Die befürwortenden Parteien haben gemeinsam eine Medienmitteilung verfasst, in welcher sie das «irritierende und vorsätzlich falsche Behauptungen verbreitende» Flugblatt der BPU bemängeln. «In Uster sind wir uns in Abstimmungskämpfen einen anderen Umgang mit korrekten Argumenten gewohnt. Die zahlreichen Falschaussagen könnten den wahren Wählerwillen verfälschen und sind unserer Abstimmungskultur abträglich», heisst es in der Mitteilung.

In ihrem Flugblatt schreibt die BPU, dass «der Neubau die Platanenallee an der Berchtoldstrasse zerstören würde», dass einige Veranstaltungen wie das Open Air H2U nicht mehr durchgeführt werden könnten und dass das Projekt 40 Millionen Franken kosten werde und «jährliche Betriebskosten in unbekannter Höhe hinzukommen» würden.

Diesen Aussagen widersprechen die Parteien des Ja-Komitees: Sie sagen, dass lediglich drei Bäume weichen müssten und dafür 60 neue gepflanzt würden. Das Open Air H2U könne nach wie vor stattfinden, und das Bauprojekt werde sogar noch günstiger werden als die offiziell veranschlagten 36,6 Millionen Franken, weil noch mit Finanzierungen aus dem Lotteriefonds des Kantons zu rechnen sei.

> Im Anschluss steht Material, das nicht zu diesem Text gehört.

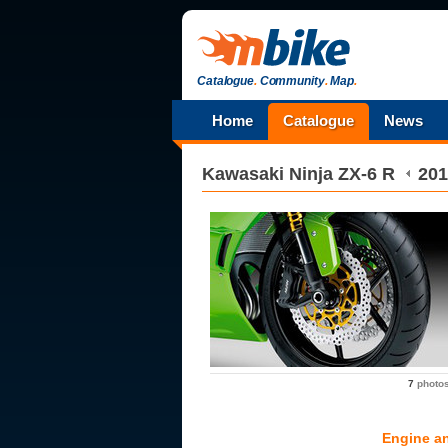
Catalogue
.
Community
.
Map
.
Home
Catalogue
News
Kawasaki
Ninja ZX-6 R
201
7
photo
Engine a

Ausserdem werfen sie der BPU ein Unterschlagen von Argumenten vor, wie beispielsweise, dass in der Stadt Uster mit dem Wegfall des Kulturhauses Central überhaupt keine Kleinkunstbühne mehr vorhanden wäre. Gleichzeitig könnte die Stadt damit rund 600’000 Franken einsparen.

Davon will die BPU nichts wissen

In der Medienmitteilung erwähnen die befürwortenden Parteien spezifisch den Ustermer Gemeinderat Paul Stopper (BPU). Direkt konfrontiert worden sei dieser aber mit den Vorwürfen nicht. «Tatsächlich höre ich das zum ersten Mal», sagt er auf Anfrage. Die Vorwürfe weist er gänzlich zurück.

«Wir haben das Flugblatt nach bestem Wissen und Gewissen geschrieben, denn wir wollen die Bevölkerung objektiv über die Auswirkungen des 40-Millionen-Kredits informieren», betont er. Die Vorwürfe der Befürworter des Projekts sehe er als ein Zeichen, dass das Ja-Komitee nervös werde: «Wieso sollten sie sonst so spät und so heftig auf das Flugblatt reagieren?»

Trotzdem lag am Dienstag eine überarbeitete Version in den Ustermer Briefkästen, die besagt, dass das Open Air H2U und andere Freiluftveranstaltungen nicht mehr «wie bisher» durchgeführt werden könnten. Zur Erinnerung: Zuvor stand, dass diese «nicht mehr durchgeführt werden» könnten.

Diese Änderung ist vorgenommen worden, nachdem Stopper ein zufälliges Gespräch mit Rolf Heckendorn, dem Präsidenten des Organisationskomitees des Open Airs H2U, geführt hatte. «Er sagte mir, dass vielleicht einige der Veranstaltungen nun wegen Platzmangel in Innenräume verschoben werden müssten, aber möglich sei es trotzdem», erklärt das BPU-Mitglied.

Zu den anderen Vorwürfen liefert Stopper ausführliche Begründungen, wieso das Ja-Komitee im Unrecht sei. Insbesondere bezieht er sich auf die Baumallee, die im kommunalen Inventar der schützenswerten Objekte des Natur- und Landschaftsschutzes eingetragen ist, aber trotz der Schutzwürdigkeit nicht unangetastet bleibt. «Ich stehe voll und ganz hinter dem, was im Flyer steht», sagt er.

SVP sagt nichts dazu

Ebenfalls im Lager der Nein-Sager ist die SVP. Diese steht hinter dem Argument, dass das Zeughausprojekt überdimensioniert sei, und lehnt den Baukredit deshalb ab. Zu den Vorwürfen äussert sie sich jedoch nicht. «Als SVP Uster fokussieren wir uns auf die Vermittlung unserer eigenen Positionen und Kampagneninhalte. Zu den Kampagnen anderer Parteien oder politischer Gruppierungen äussern wir uns grundsätzlich nicht», sagt Gemeinderat Daniel Schnyder (SVP).